Baidu classifies their sales as either Online Marketing Sales or Non-Marketing Sales, which includes the aforementioned AI products and offerings. In the most recent quarter, they reported a strong 27% growth rate in their online marketing sales segment, but reported a surge of 70% in their non-marketing sales segment, driven by their AI offerings. Even though online marketing sales make up the majority of their revenues, the fast acceleration of their non-marketing sales like AI offerings is coming at just the right time as simple market saturation in their online marketing sales begins to show and growth is starting to slow down.

As a result of this unprecedented growth, analysts currently expect the company to report sales growth of 20% in 2021, up to just shy of $20 billion, followed by a 14.7% increase in 2022 to $22.8 billion, a 14% increase in 2023 to $26 billion and then a 27% jump in 2024 to just under $33 billion in sales.

On the income side of things, analysts expect the company will report a slight 4.6% decrease in EPS for 2021 and report $9.45 per share. This is followed by a 20.5% jump in 2022 EPS to $11.38 and an additional 22.3% increase in 2023 EPS to $13.92, a current price to projected earnings ratio of just 12.4x.

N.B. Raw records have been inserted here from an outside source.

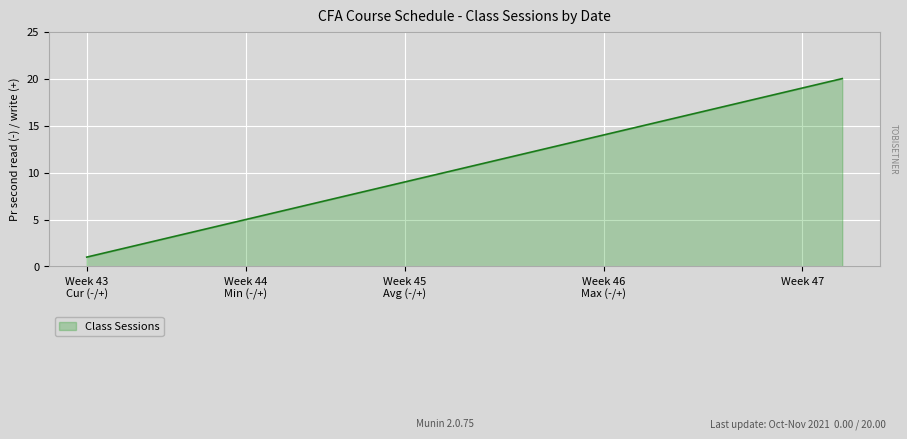

What is the difference between the maximum and minimum values?

19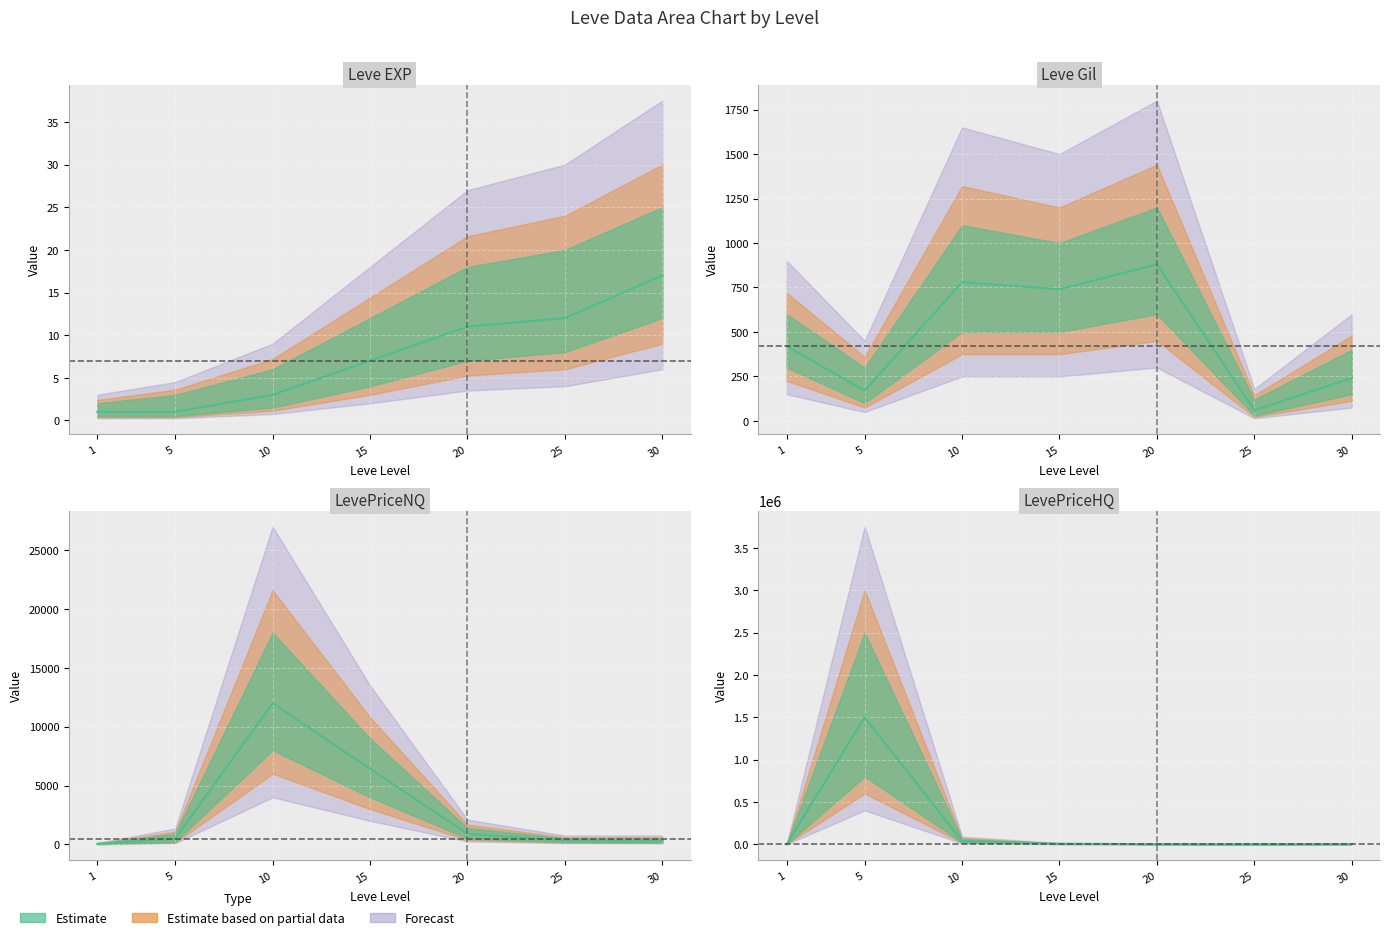

Reading left to right, transcribe all the data shown in this chart.

Leve EXP: 1=1	5=1	10=3	15=7	20=11	25=12	30=17
Leve Gil: 1=420	5=170	10=780	15=740	20=880	25=60	30=240
LevePriceNQ: 1=40	5=478	10=12000	15=6421	20=900	25=318	30=297
LevePriceHQ: 1=408	5=1500000	10=36006	15=6000	20=900	25=54	30=1485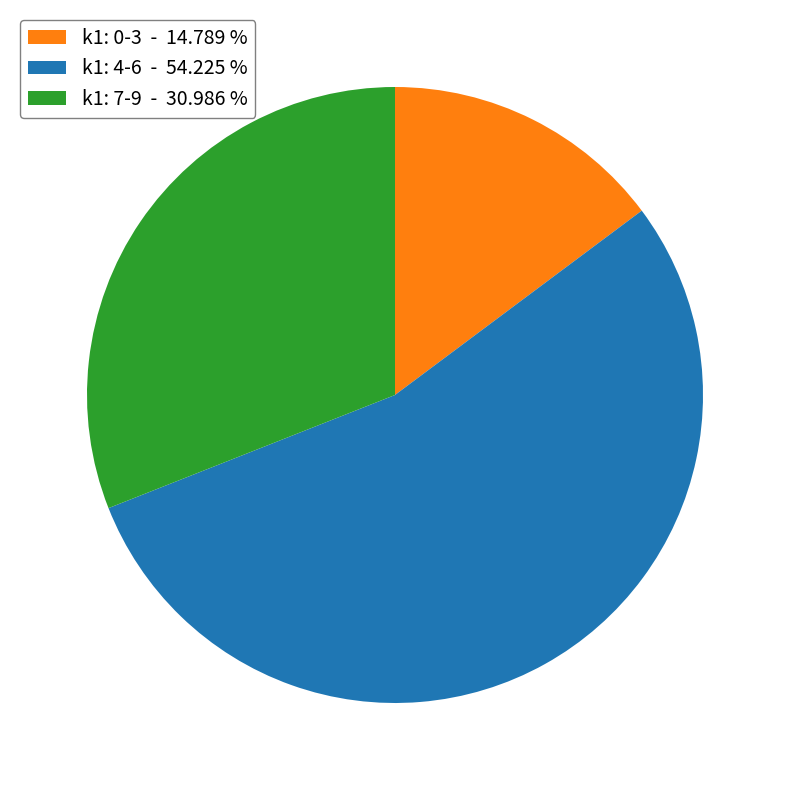

Which slice is the smallest?

k1: 0-3 - 14.789 %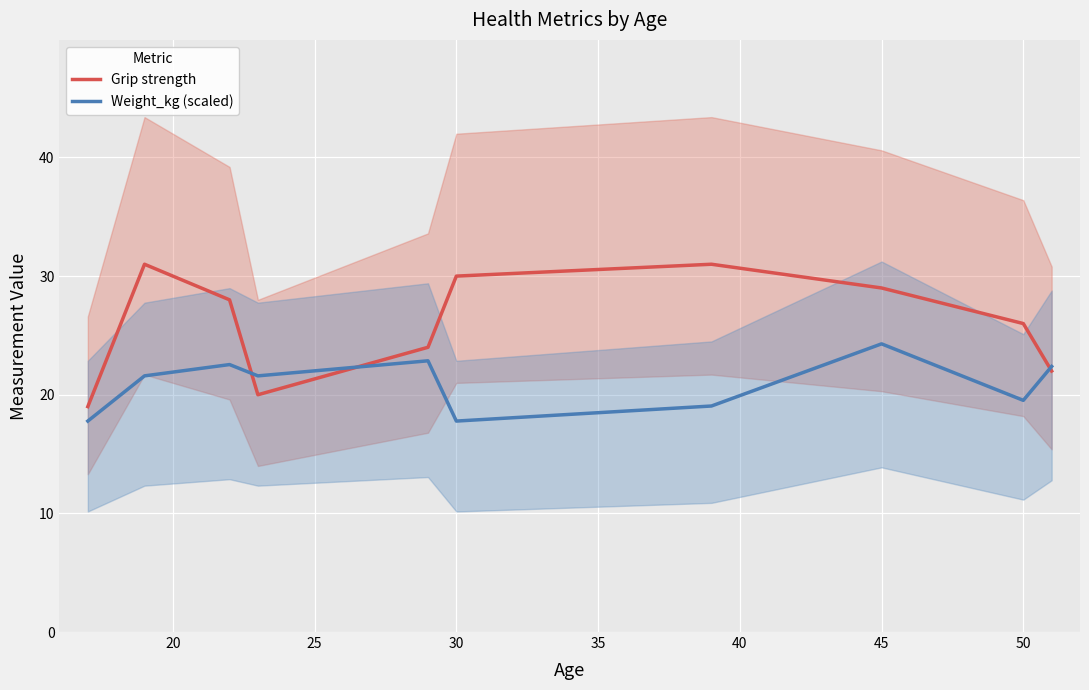

Which series ends up on top after the final intersection of Weight_kg (scaled) and Grip strength?

Weight_kg (scaled)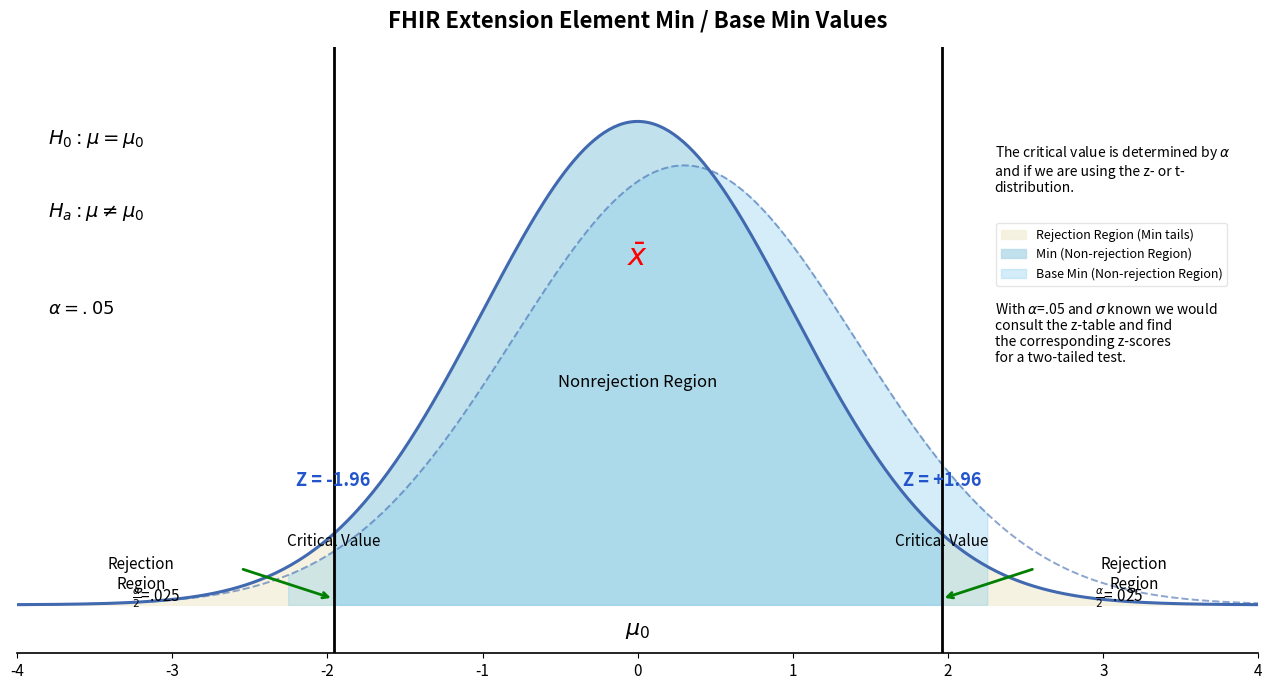

Rank the series by their average value, from highest to lowest.

Min, Base Min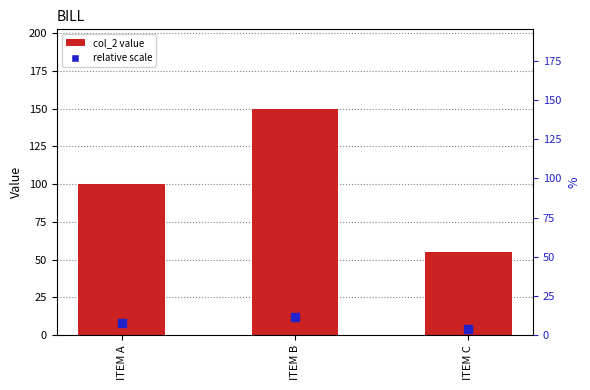

Between ITEM C and ITEM A, which is larger?

ITEM A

On the balance sheet side of things they remain strong as well with $6.34 billion in cash & equivalents, their highest ever cash stockpile, as well as over $18.4 billion in short-term investments, bringing their total cash and short-term investments holdings to just shy of $24.8 billion. This position will allow them to continue and invest heavily in AI and other marketing efficiency protocols to boost margins and income. On the debt side of things, they currently hold $9.35 billion in long-term debt, a record high for the company as interest rates remain near zero, which forces them to dish out $484.5 million in interest expense every year, down from almost $550 million annually just 24 months ago when interest rates were higher and they held less debt.

Valuing Baidu’s Long Term

Valuing the company for the longer term, a discount cash flow model shows that the company’s current fair value, if calculating a $10.25 EPS with a 3-year growth rate of 15% followed by a conservative 5% growth rate thereafter, brings the company’s fair value to around $230.00 per share. That’s an upside potential of roughly 33% from their current share price of just over $172.50 per share.

Beyond their current fair value, the company is expected to report an EPS growth rate of around 15% over the next 3 years, providing for a market-beating return rate, assuming they don’t report any accelerating growth from new offerings of online marketing services and innovations.

Source: Discount cash flow calculator / Company data / Analyst projections

Investment Conclusion

From the information we have, after the company faced a record penalty from Chinese regulators due to promotions and competitive pressures, Baidu is in a prime growth position to offer investors a market-beating return over the next 3 to 5 years as they are currently undervalued by over 30% and are expected to grow earnings at a low double-digit rate over the aforementioned time period.

As a result, I remain bullish on the company’s long-term prospects.